__Exercise inputs__.
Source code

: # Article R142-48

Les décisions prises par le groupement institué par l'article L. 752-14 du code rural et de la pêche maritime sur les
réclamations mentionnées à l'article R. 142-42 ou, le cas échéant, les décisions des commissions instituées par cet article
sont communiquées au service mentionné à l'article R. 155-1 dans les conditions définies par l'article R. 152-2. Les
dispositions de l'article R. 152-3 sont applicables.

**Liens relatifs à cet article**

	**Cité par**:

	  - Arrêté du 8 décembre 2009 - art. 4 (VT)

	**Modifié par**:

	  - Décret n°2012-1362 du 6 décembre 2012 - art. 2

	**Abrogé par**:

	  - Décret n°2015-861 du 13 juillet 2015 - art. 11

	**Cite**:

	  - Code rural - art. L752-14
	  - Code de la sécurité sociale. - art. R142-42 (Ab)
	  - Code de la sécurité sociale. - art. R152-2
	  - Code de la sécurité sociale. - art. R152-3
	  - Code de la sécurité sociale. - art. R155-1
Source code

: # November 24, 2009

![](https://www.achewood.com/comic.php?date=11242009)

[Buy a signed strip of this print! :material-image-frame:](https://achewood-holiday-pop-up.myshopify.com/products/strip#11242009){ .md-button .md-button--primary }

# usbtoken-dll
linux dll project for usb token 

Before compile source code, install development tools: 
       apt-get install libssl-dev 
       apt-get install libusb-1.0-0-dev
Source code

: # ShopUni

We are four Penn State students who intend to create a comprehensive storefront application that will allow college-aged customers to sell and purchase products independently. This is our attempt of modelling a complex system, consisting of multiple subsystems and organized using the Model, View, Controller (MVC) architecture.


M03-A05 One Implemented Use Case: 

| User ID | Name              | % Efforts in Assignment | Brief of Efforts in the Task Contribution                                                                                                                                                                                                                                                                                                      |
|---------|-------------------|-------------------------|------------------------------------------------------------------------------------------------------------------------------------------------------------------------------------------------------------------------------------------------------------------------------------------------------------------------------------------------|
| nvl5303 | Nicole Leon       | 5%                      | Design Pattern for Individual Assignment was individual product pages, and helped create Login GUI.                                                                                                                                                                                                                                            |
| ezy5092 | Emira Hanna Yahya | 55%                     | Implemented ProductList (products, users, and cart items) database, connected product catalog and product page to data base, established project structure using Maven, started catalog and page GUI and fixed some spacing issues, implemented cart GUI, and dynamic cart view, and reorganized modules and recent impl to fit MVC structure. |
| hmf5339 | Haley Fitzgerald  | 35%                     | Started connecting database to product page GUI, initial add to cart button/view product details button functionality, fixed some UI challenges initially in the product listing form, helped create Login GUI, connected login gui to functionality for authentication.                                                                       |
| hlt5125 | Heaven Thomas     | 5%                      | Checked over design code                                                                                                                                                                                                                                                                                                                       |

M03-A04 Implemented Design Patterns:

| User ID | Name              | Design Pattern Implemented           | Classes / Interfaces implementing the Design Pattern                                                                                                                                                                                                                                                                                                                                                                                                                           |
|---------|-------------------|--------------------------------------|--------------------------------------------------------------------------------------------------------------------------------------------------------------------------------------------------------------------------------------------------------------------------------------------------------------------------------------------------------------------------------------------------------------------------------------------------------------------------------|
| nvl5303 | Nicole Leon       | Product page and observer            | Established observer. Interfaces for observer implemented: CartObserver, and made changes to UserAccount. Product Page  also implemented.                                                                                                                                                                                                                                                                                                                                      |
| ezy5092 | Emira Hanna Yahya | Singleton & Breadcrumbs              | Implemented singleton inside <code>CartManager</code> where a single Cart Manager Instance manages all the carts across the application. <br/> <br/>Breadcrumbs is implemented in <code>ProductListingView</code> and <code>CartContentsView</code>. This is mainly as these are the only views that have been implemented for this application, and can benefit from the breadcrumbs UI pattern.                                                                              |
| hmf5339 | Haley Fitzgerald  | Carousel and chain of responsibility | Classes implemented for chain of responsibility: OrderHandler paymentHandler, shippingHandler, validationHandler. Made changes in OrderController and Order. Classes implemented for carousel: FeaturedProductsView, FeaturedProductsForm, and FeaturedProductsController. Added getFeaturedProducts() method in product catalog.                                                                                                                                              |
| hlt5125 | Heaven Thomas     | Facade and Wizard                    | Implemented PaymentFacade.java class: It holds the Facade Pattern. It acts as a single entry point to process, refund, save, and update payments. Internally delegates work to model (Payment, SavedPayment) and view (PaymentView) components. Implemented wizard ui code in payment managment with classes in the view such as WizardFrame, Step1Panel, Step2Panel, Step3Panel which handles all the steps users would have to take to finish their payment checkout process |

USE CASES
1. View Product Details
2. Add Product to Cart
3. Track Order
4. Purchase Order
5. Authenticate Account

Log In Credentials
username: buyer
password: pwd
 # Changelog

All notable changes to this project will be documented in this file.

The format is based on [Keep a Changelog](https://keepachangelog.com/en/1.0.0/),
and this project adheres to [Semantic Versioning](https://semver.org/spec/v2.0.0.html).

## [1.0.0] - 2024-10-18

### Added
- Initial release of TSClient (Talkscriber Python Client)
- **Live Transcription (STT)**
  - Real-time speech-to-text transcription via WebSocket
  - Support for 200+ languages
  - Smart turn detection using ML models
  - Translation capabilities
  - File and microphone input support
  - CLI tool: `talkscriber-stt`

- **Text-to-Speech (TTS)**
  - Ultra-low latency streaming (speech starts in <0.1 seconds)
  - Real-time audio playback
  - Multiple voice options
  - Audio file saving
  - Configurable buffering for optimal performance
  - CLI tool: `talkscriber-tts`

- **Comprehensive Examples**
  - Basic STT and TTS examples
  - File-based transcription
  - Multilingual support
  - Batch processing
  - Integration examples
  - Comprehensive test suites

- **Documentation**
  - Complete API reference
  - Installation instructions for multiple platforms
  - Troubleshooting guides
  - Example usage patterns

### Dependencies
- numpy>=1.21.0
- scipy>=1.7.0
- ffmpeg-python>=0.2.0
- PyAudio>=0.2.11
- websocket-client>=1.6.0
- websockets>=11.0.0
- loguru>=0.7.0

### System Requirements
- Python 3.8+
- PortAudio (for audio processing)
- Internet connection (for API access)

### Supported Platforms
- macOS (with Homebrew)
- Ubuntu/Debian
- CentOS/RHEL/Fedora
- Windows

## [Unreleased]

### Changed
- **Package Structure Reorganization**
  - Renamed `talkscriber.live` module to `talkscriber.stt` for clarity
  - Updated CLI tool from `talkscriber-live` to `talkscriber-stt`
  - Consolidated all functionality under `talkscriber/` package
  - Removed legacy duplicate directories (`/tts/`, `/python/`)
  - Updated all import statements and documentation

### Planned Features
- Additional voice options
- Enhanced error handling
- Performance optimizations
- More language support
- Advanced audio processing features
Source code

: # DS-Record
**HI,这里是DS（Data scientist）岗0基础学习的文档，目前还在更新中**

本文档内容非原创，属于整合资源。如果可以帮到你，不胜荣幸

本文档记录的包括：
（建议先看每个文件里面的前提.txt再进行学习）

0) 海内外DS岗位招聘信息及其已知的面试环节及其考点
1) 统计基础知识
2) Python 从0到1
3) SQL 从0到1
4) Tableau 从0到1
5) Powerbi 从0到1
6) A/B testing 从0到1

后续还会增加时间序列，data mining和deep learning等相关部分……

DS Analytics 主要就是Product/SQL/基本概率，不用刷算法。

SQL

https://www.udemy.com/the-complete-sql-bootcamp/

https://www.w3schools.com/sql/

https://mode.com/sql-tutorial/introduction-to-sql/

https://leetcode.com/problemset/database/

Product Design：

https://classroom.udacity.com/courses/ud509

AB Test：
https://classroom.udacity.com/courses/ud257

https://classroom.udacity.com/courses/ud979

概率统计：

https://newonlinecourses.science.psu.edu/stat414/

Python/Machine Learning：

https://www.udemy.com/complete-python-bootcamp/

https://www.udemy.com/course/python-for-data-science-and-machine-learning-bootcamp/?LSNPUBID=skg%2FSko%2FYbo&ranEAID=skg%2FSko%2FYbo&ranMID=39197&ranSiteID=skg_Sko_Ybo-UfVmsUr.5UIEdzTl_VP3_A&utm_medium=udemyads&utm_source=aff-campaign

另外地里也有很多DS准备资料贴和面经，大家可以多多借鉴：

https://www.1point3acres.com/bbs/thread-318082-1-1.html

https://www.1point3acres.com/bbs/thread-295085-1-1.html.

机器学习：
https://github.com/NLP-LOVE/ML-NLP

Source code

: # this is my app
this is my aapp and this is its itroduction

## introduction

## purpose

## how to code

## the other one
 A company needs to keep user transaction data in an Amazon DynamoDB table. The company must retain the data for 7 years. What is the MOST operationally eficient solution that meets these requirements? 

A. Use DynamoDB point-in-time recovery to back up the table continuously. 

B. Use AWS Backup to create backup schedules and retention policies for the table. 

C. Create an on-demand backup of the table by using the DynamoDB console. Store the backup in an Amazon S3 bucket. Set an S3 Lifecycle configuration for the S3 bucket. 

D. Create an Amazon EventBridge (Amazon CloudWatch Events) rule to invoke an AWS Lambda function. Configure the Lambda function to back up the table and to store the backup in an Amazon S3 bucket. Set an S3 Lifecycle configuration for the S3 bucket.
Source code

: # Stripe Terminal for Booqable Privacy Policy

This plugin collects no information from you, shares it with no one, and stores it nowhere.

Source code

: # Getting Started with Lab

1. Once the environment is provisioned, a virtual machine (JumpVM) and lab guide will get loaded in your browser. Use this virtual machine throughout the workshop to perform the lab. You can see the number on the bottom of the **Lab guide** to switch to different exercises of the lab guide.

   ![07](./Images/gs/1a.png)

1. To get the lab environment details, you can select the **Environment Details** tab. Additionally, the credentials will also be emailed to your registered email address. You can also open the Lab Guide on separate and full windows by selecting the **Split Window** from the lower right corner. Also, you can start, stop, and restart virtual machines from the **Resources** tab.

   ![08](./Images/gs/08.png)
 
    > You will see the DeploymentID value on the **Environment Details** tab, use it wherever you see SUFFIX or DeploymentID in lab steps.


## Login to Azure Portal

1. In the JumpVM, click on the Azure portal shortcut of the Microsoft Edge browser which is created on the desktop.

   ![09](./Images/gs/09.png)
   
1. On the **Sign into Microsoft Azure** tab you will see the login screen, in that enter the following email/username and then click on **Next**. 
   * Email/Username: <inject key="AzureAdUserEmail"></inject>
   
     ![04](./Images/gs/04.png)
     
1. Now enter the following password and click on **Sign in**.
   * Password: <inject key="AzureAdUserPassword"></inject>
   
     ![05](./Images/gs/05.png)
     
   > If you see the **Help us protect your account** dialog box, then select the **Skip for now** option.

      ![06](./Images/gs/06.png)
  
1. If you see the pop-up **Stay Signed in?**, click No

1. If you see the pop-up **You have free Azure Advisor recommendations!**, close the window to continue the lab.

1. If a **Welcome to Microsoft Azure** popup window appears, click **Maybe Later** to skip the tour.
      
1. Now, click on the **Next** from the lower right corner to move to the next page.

__Exercise brief__.
Each line from the start of the listing through the line with "Efforts in Assignment" is to be restated verbatim, both ends included.

__Result for this task__.
Source code

: # Article R142-48

Les décisions prises par le groupement institué par l'article L. 752-14 du code rural et de la pêche maritime sur les
réclamations mentionnées à l'article R. 142-42 ou, le cas échéant, les décisions des commissions instituées par cet article
sont communiquées au service mentionné à l'article R. 155-1 dans les conditions définies par l'article R. 152-2. Les
dispositions de l'article R. 152-3 sont applicables.

**Liens relatifs à cet article**

	**Cité par**:

	  - Arrêté du 8 décembre 2009 - art. 4 (VT)

	**Modifié par**:

	  - Décret n°2012-1362 du 6 décembre 2012 - art. 2

	**Abrogé par**:

	  - Décret n°2015-861 du 13 juillet 2015 - art. 11

	**Cite**:

	  - Code rural - art. L752-14
	  - Code de la sécurité sociale. - art. R142-42 (Ab)
	  - Code de la sécurité sociale. - art. R152-2
	  - Code de la sécurité sociale. - art. R152-3
	  - Code de la sécurité sociale. - art. R155-1
Source code

: # November 24, 2009

![](https://www.achewood.com/comic.php?date=11242009)

[Buy a signed strip of this print! :material-image-frame:](https://achewood-holiday-pop-up.myshopify.com/products/strip#11242009){ .md-button .md-button--primary }

# usbtoken-dll
linux dll project for usb token 

Before compile source code, install development tools: 
       apt-get install libssl-dev 
       apt-get install libusb-1.0-0-dev
Source code

: # ShopUni

We are four Penn State students who intend to create a comprehensive storefront application that will allow college-aged customers to sell and purchase products independently. This is our attempt of modelling a complex system, consisting of multiple subsystems and organized using the Model, View, Controller (MVC) architecture.


M03-A05 One Implemented Use Case: 

| User ID | Name              | % Efforts in Assignment | Brief of Efforts in the Task Contribution                                                                                                                                                                                                                                                                                                      |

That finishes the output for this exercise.